» **Provided data**:
************

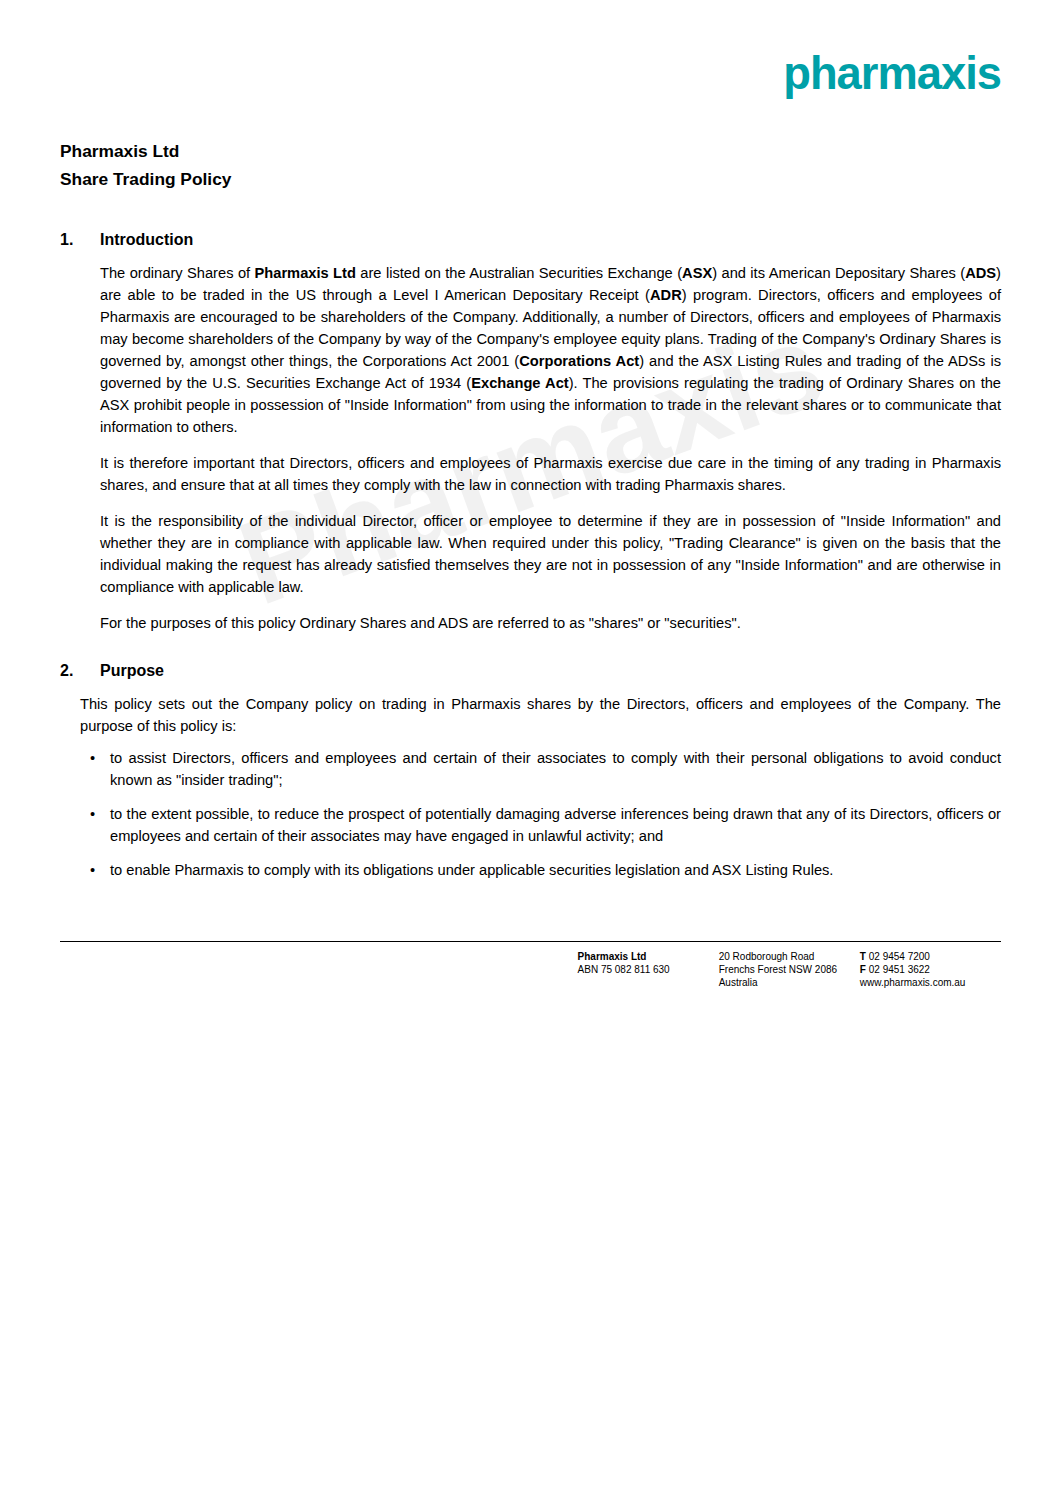Pharmaxis
pharmaxis
Pharmaxis Ltd
Share Trading Policy
1.
Introduction
The ordinary Shares of Pharmaxis Ltd are listed on the Australian Securities Exchange (ASX) and its American Depositary Shares (ADS) are able to be traded in the US through a Level I American Depositary Receipt (ADR) program. Directors, officers and employees of Pharmaxis are encouraged to be shareholders of the Company. Additionally, a number of Directors, officers and employees of Pharmaxis may become shareholders of the Company by way of the Company's employee equity plans. Trading of the Company's Ordinary Shares is governed by, amongst other things, the Corporations Act 2001 (Corporations Act) and the ASX Listing Rules and trading of the ADSs is governed by the U.S. Securities Exchange Act of 1934 (Exchange Act). The provisions regulating the trading of Ordinary Shares on the ASX prohibit people in possession of "Inside Information" from using the information to trade in the relevant shares or to communicate that information to others.
It is therefore important that Directors, officers and employees of Pharmaxis exercise due care in the timing of any trading in Pharmaxis shares, and ensure that at all times they comply with the law in connection with trading Pharmaxis shares.
It is the responsibility of the individual Director, officer or employee to determine if they are in possession of "Inside Information" and whether they are in compliance with applicable law. When required under this policy, "Trading Clearance" is given on the basis that the individual making the request has already satisfied themselves they are not in possession of any "Inside Information" and are otherwise in compliance with applicable law.
For the purposes of this policy Ordinary Shares and ADS are referred to as "shares" or "securities".
2.
Purpose
This policy sets out the Company policy on trading in Pharmaxis shares by the Directors, officers and employees of the Company. The purpose of this policy is:
to assist Directors, officers and employees and certain of their associates to comply with their personal obligations to avoid conduct known as "insider trading";
to the extent possible, to reduce the prospect of potentially damaging adverse inferences being drawn that any of its Directors, officers or employees and certain of their associates may have engaged in unlawful activity; and
to enable Pharmaxis to comply with its obligations under applicable securities legislation and ASX Listing Rules.
| | Pharmaxis Ltd ABN 75 082 811 630 | 20 Rodborough Road Frenchs Forest NSW 2086 Australia | T 02 9454 7200 F 02 9451 3622 www.pharmaxis.com.au |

************

» **Assignment**: In the transcription, every picture is to be excluded and the records above given again exactly.

» **Answer to this problem**:
Pharmaxis
pharmaxis
Pharmaxis Ltd
Share Trading Policy
1.
Introduction
The ordinary Shares of Pharmaxis Ltd are listed on the Australian Securities Exchange (ASX) and its American Depositary Shares (ADS) are able to be traded in the US through a Level I American Depositary Receipt (ADR) program. Directors, officers and employees of Pharmaxis are encouraged to be shareholders of the Company. Additionally, a number of Directors, officers and employees of Pharmaxis may become shareholders of the Company by way of the Company's employee equity plans. Trading of the Company's Ordinary Shares is governed by, amongst other things, the Corporations Act 2001 (Corporations Act) and the ASX Listing Rules and trading of the ADSs is governed by the U.S. Securities Exchange Act of 1934 (Exchange Act). The provisions regulating the trading of Ordinary Shares on the ASX prohibit people in possession of "Inside Information" from using the information to trade in the relevant shares or to communicate that information to others.
It is therefore important that Directors, officers and employees of Pharmaxis exercise due care in the timing of any trading in Pharmaxis shares, and ensure that at all times they comply with the law in connection with trading Pharmaxis shares.
It is the responsibility of the individual Director, officer or employee to determine if they are in possession of "Inside Information" and whether they are in compliance with applicable law. When required under this policy, "Trading Clearance" is given on the basis that the individual making the request has already satisfied themselves they are not in possession of any "Inside Information" and are otherwise in compliance with applicable law.
For the purposes of this policy Ordinary Shares and ADS are referred to as "shares" or "securities".
2.
Purpose
This policy sets out the Company policy on trading in Pharmaxis shares by the Directors, officers and employees of the Company. The purpose of this policy is:
to assist Directors, officers and employees and certain of their associates to comply with their personal obligations to avoid conduct known as "insider trading";
to the extent possible, to reduce the prospect of potentially damaging adverse inferences being drawn that any of its Directors, officers or employees and certain of their associates may have engaged in unlawful activity; and
to enable Pharmaxis to comply with its obligations under applicable securities legislation and ASX Listing Rules.
| | Pharmaxis Ltd ABN 75 082 811 630 | 20 Rodborough Road Frenchs Forest NSW 2086 Australia | T 02 9454 7200 F 02 9451 3622 www.pharmaxis.com.au |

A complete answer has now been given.